– Pero estaba lo suficientemente lejos, – continuó – confirma nuestras sospechas.


– ¿Sus sospechas? – repitió. ¿Qué demonios estaba diciendo este hombre?

si estaba loco, ella tenía un grave problema, porque él todavía le apuntaba con la pistola a la mitad de su cuerpo.

– Tenemos suficiente para acusar a Prewitt, su testimonio asegurara que lo cuelguen, y usted, mi amor, aprenderá a amar Australia.


Caroline sofocó un grito, sus ojos se iluminaron con encanto. ¿Estaba Oliver envuelto en algo ilegal? ¡Oh, esto era maravilloso! ¡Perfecto! Ella estaría en lo cierto de que no era más que un pobre estafador. Su mente iba a máxima velocidad; a pesar de todo lo que había dicho el hombre de negro, ella dudaba que Oliver hubiera hecho algo tan malo como para colgarlo.

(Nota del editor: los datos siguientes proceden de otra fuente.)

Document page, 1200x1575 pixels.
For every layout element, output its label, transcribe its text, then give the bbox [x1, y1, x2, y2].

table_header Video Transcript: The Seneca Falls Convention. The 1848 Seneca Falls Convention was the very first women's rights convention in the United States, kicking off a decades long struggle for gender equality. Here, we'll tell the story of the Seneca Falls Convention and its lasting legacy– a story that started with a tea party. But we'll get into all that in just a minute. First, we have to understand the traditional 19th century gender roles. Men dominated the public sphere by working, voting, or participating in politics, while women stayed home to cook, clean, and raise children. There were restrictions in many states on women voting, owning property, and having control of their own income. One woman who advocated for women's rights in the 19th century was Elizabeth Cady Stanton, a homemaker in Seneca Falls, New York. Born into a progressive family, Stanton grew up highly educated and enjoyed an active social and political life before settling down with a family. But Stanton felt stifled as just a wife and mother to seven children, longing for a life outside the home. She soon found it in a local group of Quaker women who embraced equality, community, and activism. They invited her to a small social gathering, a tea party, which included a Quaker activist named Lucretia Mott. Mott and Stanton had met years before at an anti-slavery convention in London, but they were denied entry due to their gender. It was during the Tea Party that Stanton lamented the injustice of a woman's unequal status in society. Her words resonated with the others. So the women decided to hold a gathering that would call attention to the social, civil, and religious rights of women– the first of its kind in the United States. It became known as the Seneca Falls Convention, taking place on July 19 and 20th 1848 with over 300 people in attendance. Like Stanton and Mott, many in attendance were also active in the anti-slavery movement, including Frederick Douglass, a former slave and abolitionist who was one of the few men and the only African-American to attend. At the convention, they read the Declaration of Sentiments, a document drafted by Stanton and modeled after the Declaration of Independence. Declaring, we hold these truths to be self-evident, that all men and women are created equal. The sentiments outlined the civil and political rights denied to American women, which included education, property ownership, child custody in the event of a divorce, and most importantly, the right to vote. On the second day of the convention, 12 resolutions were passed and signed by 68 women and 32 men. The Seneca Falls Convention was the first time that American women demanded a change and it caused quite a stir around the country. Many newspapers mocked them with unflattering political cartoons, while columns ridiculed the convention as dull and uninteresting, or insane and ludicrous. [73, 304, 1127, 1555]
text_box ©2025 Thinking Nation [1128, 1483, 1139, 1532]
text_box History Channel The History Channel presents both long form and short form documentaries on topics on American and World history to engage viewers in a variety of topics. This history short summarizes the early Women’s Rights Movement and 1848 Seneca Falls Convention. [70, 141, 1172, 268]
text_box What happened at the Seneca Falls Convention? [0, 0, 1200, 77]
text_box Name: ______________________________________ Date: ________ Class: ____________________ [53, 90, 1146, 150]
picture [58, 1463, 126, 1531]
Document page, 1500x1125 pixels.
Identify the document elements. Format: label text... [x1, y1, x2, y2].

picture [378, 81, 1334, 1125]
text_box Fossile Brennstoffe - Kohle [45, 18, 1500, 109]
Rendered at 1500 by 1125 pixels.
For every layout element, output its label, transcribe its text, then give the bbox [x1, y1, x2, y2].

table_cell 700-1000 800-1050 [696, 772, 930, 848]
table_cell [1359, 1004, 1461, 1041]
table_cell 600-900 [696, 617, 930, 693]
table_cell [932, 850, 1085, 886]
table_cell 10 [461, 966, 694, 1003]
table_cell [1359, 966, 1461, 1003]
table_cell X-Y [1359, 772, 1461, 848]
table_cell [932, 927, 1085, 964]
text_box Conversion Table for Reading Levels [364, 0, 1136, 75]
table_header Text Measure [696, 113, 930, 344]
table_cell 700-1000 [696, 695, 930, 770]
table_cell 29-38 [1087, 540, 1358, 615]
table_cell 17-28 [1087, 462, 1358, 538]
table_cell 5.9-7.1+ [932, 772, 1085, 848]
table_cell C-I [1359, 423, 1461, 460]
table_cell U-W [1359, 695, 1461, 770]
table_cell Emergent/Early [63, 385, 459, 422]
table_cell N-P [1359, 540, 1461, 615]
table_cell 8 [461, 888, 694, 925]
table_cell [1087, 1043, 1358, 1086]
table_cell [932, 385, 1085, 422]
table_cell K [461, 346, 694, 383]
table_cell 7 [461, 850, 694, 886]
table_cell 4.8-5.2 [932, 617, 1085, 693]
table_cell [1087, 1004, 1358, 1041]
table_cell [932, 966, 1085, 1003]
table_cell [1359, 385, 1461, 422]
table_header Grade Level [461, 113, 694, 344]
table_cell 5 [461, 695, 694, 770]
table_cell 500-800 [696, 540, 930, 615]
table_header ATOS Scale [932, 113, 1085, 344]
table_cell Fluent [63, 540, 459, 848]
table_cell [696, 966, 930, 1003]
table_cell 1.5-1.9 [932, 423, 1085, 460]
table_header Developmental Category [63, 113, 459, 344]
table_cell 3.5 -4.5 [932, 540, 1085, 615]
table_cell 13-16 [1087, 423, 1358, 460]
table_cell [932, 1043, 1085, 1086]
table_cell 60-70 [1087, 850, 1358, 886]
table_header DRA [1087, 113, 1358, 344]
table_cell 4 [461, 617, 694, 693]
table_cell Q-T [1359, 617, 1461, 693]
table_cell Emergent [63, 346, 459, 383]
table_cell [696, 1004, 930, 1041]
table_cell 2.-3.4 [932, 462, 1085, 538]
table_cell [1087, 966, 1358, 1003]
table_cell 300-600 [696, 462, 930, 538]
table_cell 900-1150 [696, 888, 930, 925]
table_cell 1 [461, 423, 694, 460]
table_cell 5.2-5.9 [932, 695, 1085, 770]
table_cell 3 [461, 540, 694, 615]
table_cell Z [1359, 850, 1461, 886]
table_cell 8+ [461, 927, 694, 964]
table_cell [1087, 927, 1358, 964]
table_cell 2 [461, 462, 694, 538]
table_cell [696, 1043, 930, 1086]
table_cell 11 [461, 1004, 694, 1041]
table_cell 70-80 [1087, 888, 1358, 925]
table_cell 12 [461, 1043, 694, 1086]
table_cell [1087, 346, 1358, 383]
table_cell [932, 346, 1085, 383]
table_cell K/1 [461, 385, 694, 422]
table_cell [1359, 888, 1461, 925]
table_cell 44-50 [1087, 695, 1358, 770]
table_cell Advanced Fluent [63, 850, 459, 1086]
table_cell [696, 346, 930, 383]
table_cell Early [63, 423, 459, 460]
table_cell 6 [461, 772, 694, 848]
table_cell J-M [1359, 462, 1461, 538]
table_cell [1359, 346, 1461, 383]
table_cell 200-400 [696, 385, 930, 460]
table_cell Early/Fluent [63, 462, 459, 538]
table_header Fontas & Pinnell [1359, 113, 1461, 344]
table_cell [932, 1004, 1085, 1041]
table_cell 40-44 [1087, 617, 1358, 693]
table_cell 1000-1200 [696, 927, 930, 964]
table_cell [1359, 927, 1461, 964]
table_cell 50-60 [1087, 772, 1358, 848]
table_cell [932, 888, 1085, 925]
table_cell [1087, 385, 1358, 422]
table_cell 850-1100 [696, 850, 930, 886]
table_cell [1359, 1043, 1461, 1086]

Quizás lo enviaran a prisión, o lo obligarían a hacer trabajos forzados, o…


– ¿Señorita De León? – dijo el hombre de manera cortante.

La voz de Caroline era jadeante y muy emocionada cuando preguntó – ¿Qué ha estado haciendo Oliver?

– Por el amor de Dios, mujer, ya he tenido suficiente de su farsa, se viene conmigo.

Dio un paso hacia delante con un gruñido amenazador y la cogió por las muñecas.

– Ahora.

– Pero…

– Ni una palabra a menos que sea una confesión.

– Pero…

– ¡Eso es todo! – metió un trapo en su boca – tendrá tiempo de sobra para hablar más tarde señorita De León.

Caroline tosió y gruñó furiosamente cuando él ató sus muñecas con un áspero trozo de cuerda; entonces, para su asombro, puso dos dedos dentro de su boca y dejó salir un profundo silbido. Un magnífico caballo castrado negro salió haciendo cabriolas de entre los árboles, con pasos grandes y elegantes.


Mientras ella se quedaba boquiabierta observando al caballo, que debía ser el animal más tranquilo y mejor amaestrado en la historia de la creación, el hombre la levantó y colocó sobre la silla.